Bloopers and Continuity Errors
- On his first day as a teacher, Finch writes his name Mr. Swift on the blackboard. When he turns around, the letters have changed shape, indicating another take or possibly another production day.
- Finch's claim that because pi is non-repeating and non-terminating, "contained within this string of decimals [pi as a decimal number] is every single other number" is a non-sequitur.
- Compressing the Library of Congress (shown as 235 TB) onto an ordinary thumb drive (e.g. 64GB) would require a compression rate of under 0.03%. For such diverse source material, this is currently thought to be impossible, particularly since the decompression happened in mere seconds.

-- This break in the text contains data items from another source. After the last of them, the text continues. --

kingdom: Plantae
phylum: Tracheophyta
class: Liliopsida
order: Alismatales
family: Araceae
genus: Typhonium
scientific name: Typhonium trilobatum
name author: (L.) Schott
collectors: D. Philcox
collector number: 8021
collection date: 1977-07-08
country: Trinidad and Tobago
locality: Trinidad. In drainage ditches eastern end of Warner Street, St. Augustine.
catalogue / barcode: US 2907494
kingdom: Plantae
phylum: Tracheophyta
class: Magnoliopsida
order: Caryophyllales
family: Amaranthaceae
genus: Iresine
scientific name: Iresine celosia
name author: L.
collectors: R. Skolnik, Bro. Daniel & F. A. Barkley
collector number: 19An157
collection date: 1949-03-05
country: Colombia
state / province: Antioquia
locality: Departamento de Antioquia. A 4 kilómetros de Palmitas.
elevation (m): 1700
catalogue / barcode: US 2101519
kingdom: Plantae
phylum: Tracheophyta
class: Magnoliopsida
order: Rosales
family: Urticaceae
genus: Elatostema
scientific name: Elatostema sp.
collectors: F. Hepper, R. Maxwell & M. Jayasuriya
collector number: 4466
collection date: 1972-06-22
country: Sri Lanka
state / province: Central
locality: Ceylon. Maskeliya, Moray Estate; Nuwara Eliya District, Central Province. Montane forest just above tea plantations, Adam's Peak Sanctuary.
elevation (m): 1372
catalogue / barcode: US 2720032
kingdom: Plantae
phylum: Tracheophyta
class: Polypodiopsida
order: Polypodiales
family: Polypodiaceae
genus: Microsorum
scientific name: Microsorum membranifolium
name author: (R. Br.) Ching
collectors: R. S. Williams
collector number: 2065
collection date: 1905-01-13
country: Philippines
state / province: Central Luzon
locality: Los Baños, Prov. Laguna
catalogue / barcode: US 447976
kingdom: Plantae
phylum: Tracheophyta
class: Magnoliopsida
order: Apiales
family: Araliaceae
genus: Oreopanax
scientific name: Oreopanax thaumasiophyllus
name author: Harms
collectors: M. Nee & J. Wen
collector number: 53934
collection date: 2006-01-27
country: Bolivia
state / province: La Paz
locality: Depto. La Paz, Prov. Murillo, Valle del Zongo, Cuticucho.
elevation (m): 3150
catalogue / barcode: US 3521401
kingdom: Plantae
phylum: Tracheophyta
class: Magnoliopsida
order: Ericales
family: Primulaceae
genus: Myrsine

- "How'd I know the federal government would be no match for you?" (Reese to Finch)
- As an example of Finch's theory of Pi, the sequence 09-11-01 is present in the first 10,000 digits of pi.
- Finch's alias, "Mr. Swift", is another bird name.
- This episode is the first during which Finch was forced to stop a violent crime from occurring without Reese's help. It is also the first episode without any scenes of or in the Library.
- ARPANET and the "kid who hacked it with a home-made computer" as Finch phrased it, appear again in the flashbacks in “Aletheia”.